▶ _Assigned task_
Search the records below for the word "返贫致贫情况". Copy each line where it occurs.

#### Recorded information ####

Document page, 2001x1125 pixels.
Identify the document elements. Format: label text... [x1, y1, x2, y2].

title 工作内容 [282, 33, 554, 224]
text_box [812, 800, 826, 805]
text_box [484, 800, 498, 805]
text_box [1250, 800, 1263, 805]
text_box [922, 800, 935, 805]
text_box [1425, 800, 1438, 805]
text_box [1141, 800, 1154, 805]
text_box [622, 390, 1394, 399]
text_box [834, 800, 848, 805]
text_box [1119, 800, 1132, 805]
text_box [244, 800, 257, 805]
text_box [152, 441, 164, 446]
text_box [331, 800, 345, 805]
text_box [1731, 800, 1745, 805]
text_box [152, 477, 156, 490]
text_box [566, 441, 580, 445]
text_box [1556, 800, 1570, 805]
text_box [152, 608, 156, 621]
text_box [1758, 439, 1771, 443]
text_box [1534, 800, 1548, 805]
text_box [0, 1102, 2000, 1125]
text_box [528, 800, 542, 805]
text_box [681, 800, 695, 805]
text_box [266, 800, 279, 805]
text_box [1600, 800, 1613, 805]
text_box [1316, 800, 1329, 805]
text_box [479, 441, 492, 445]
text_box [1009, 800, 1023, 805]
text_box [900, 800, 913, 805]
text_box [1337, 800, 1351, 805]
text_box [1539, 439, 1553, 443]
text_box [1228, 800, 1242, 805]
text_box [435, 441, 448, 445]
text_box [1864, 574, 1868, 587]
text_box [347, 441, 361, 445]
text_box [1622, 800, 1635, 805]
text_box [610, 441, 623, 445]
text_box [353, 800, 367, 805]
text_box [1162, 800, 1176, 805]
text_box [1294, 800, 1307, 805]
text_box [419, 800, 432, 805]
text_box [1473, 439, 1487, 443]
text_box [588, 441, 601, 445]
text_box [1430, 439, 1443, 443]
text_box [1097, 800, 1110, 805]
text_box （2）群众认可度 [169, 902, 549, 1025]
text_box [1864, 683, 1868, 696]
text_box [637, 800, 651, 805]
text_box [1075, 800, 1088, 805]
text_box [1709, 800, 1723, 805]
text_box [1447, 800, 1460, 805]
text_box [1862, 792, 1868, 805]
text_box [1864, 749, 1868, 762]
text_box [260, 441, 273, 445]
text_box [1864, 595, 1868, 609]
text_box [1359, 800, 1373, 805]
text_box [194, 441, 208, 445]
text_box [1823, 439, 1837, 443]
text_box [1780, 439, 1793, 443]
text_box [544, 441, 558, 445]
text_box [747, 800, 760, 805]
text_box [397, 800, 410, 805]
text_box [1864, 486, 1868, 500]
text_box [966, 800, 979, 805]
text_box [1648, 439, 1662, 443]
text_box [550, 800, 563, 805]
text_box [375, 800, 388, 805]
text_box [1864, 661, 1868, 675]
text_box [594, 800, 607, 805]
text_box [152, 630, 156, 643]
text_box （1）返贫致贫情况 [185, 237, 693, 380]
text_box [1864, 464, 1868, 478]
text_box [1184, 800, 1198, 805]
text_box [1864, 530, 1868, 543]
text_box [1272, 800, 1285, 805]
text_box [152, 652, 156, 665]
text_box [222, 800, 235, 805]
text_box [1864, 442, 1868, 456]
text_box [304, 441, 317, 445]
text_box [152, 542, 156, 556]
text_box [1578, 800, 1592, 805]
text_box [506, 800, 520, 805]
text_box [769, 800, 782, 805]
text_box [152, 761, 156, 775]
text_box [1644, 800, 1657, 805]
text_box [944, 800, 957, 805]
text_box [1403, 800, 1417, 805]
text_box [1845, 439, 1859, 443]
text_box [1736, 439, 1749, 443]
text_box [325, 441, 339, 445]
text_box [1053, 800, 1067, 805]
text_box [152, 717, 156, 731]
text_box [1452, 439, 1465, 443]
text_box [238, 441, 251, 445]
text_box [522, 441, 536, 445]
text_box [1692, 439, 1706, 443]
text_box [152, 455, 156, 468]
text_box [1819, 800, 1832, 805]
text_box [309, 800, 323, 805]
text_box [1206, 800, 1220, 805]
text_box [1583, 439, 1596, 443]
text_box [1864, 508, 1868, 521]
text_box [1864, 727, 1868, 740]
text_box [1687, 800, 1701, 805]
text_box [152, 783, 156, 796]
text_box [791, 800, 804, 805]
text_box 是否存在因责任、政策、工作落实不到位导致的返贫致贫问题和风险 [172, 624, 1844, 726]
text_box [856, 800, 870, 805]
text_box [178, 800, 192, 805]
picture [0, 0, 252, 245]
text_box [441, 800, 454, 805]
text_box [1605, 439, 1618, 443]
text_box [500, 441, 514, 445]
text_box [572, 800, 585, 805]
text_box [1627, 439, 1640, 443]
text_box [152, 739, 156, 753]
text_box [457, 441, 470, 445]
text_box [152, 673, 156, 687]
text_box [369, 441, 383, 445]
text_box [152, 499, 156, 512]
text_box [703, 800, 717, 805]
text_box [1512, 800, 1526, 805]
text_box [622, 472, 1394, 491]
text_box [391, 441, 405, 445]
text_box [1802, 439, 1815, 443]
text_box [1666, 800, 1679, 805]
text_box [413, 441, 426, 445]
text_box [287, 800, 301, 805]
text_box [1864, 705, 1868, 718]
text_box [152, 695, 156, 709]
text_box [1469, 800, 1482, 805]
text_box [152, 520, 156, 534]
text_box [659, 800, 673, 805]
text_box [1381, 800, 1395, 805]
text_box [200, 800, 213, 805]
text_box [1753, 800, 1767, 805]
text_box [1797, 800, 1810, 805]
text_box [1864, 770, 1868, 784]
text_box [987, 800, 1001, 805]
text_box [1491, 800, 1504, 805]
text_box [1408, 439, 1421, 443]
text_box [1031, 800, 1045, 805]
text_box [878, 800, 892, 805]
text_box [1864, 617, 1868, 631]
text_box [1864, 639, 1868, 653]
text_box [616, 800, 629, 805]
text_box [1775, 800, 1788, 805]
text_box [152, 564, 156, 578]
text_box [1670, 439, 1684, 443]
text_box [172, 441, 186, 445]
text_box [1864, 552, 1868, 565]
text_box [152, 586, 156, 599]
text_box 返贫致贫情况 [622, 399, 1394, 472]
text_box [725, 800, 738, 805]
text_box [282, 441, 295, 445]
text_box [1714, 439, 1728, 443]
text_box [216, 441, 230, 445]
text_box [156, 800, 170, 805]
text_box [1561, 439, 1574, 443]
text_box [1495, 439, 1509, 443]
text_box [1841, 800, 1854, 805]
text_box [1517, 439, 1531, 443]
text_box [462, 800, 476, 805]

####

▶ _Response below_
text_box （1）返贫致贫情况 [185, 237, 693, 380]
text_box 返贫致贫情况 [622, 399, 1394, 472]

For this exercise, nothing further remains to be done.